Dr. R. Benjamin Dobey, Organist and Choirmaster of Grace Church, has had family in the Sheboygan area since the 1970’s, when Sheboygan quickly became one of his favorite resorts. He did not come to live here until 1997, which was largely in order to escape the rush-hour traffic in the Washington, D.C. area, where he had spent most of his career as an organist, accompanist, singer, conductor, and college teacher. A native of Virginia, his music degrees are from Oberlin and Eastman. He also spent a year in Germany studying organ on a Fulbright grant, and two years singing in the choir of Wells Cathedral in England.

Dr. R Benjamin Dobey

Choir

The parish had a traditional men and boys choir from 1877. This was replaced by a small volunteer choir of men and women in 1963, which now sings for the Solemn Mass on Sundays and on major feast days. In addition, a male Schola Cantorum sings Gregorian chant in English and Latin for the monastic service of Compline once a month, and a Youth/Children's choir sings on Christmas Eve and for other special occasions, such as the Bishop's visitation and First Communion.

The Charlotte Kohler Memorial Organ

During the pastorate of Fr. Robert W. Blow, Rector from 1862-1890, a Roosevelt organ was installed in what is now the parish's Shrine of Our Lady of Walsingham. This organ was replaced in 1929 by an Austin instrument, which was placed in what is now the Christ the King chapel. The Austin was rebuilt and relocated in the late 1950s by Verlinden of Milwaukee to the present (then new) choir loft in the rear of the church. Both the construction of the new balcony and the organ rebuild were made possible by a gift from Herbert V. Kohler and his sister Lillie Babette Kohler.

organ

Decades later, under the leadership of Dr. George Damp, an organ committee was formed when the Austin/Verlinden instrument was becoming increasingly unreliable mechanically. Thanks to a major donation from the Charlotte and Walter Kohler Charitable Trust, generous funding from the Hayssen Foundation, and numerous smaller contributions, the 23-rank organ built by Schoenstein & Co. of San Francisco was installed in the summer of 2001. The 16' Open Wood, 16' Lieblich Gedeckt, and 16' Bourdon from the Austin organ are retained in the new Schoenstein instrument. The organ façade was carefully designed to be compatible with the Victorian Gothic style of the building. San Francisco artist David Boysel decorated the casework with Japan colors complementing those found in the the nave and chancel woodwork. In addition, he used jet black highlighting with genuine gold leaf for the major motifs, including a variation of the Canterbury Cross called Alisée Patée, which is also to be found in the decoration of the Cathedral of St. John the Divine in New York City.
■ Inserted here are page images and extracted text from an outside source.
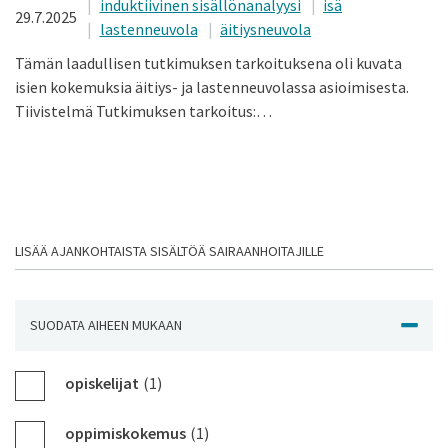
induktiivinen sisällönanalyysi
isä
29.7.2025
lastenneuvola
äitiysneuvola
Tämän laadullisen tutkimuksen tarkoituksena oli kuvata
isien kokemuksia äitiys- ja lastenneuvolassa asioimisesta.
Tiivistelmä Tutkimuksen tarkoitus:…
LISÄÄ AJANKOHTAISTA SISÄLTÖÄ SAIRAANHOITAJILLE
SUODATA AIHEEN MUKAAN
NÄYTÄ J
opiskelijat
(1)
oppimiskokemus
(1)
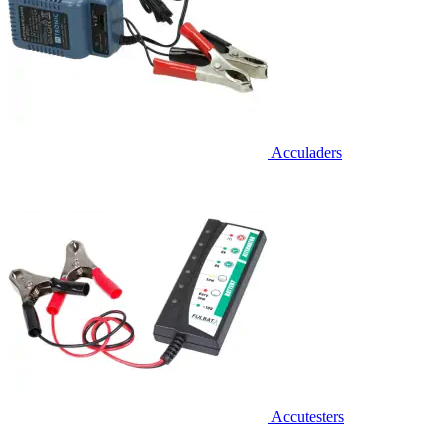
Acculaders
Accutesters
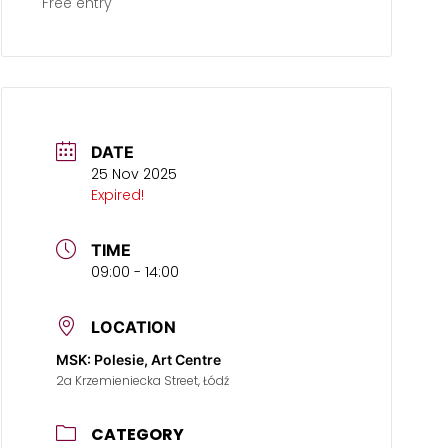
Free entry
DATE
25 Nov 2025
Expired!
TIME
09:00 - 14:00
LOCATION
MSK: Polesie, Art Centre
2a Krzemieniecka Street, Łódź
CATEGORY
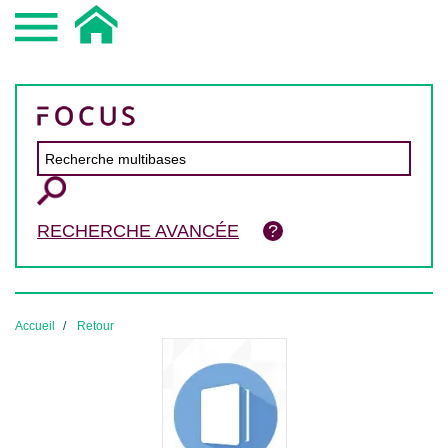
RECHERCHE AVANCÉE
Accueil
Retour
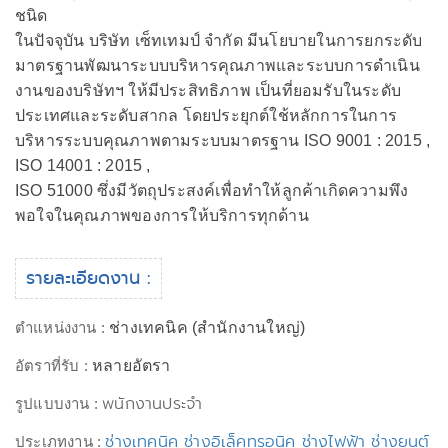
ชนิด
ในปัจจุบัน บริษัท เซ็ทเทมป์ จำกัด มีนโยบายในการยกระดับ
มาตรฐานพัฒนาระบบบริหารคุณภาพและระบบการดำเนิน
งานของบริษัทฯ ให้มีประสิทธิภาพ เป็นที่ยอมรับในระดับ
ประเทศและระดับสากล โดยประยุกต์ใช้หลักการในการ
บริหารระบบคุณภาพตามระบบมาตรฐาน ISO 9001 : 2015 ,
ISO 14001 : 2015 ,
ISO 51000 ซึ่งมีวัตถุประสงค์เพื่อทำให้ลูกค้าเกิดความพึง
พอใจในคุณภาพของการให้บริการทุกด้าน
รายละเอียดงาน :
ตำแหน่งงาน :
ช่างเทคนิค (สำนักงานใหญ่)
อัตราที่รับ :
หลายอัตรา
พนักงานประจำ
รูปแบบงาน :
ช่างเทคนิค ช่างอิเล็คทรอนิค ช่างไฟฟ้า ช่างยนต์
ประเภทงาน :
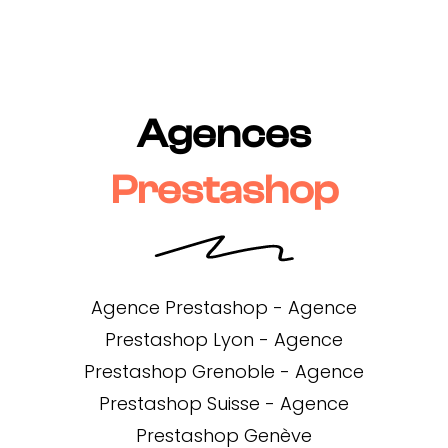
Agences
Prestashop
Agence Prestashop
-
Agence
Prestashop Lyon
-
Agence
Prestashop Grenoble
-
Agence
Prestashop Suisse
-
Agence
Prestashop Genève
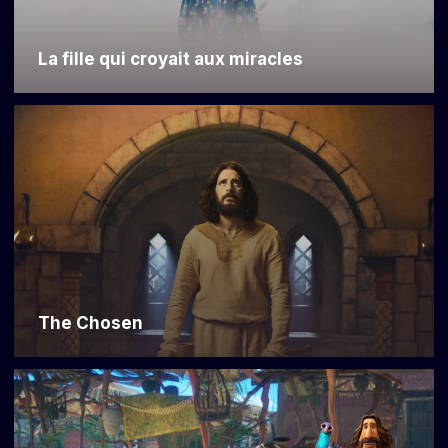
La fille qui croyait aux miracles
The Chosen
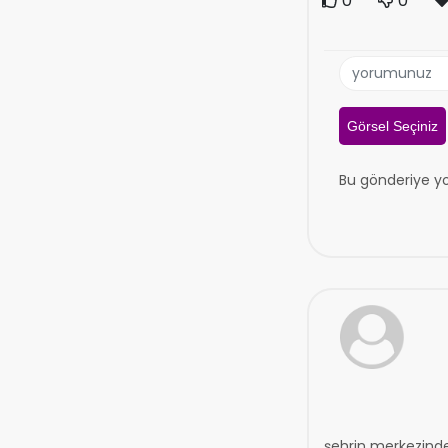
0
0
Görsel Seçiniz
Bu gönderiye y
şehrin merkezinde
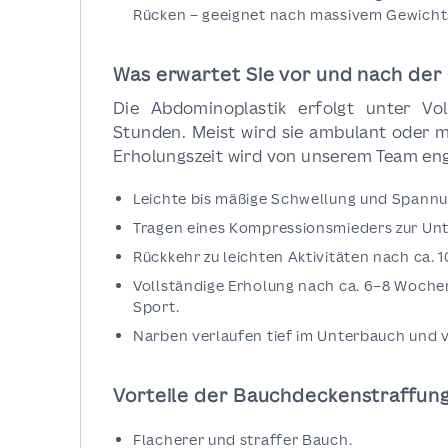
Rücken – geeignet nach massivem Gewichts
Was erwartet Sie vor und nach der
Die Abdominoplastik erfolgt unter Vo
Stunden. Meist wird sie ambulant oder m
Erholungszeit wird von unserem Team eng
Leichte bis mäßige Schwellung und Spannu
Tragen eines Kompressionsmieders zur Unt
Rückkehr zu leichten Aktivitäten nach ca. 1
Vollständige Erholung nach ca. 6–8 Woche
Sport.
Narben verlaufen tief im Unterbauch und v
Vorteile der Bauchdeckenstraffun
Flacherer und straffer Bauch.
The organ is remarkable for its versatility achieved within a very limited space, containing some types of organ tone that would normally be found only in much larger instruments, and having a variety of tonal colors at different dynamic levels to support a small volunteer choir without overpowering them. The high pressure Tuba and keen, orchestral Swell strings are enclosed in their own swell box which speaks into the main swell – thus they are doubly enclosed, increasing their range of volume at both ends of the dynamic spectrum. The Tuba, for example, can thus be used either as a powerful solo stop, or as a chorus reed blending with the ensemble.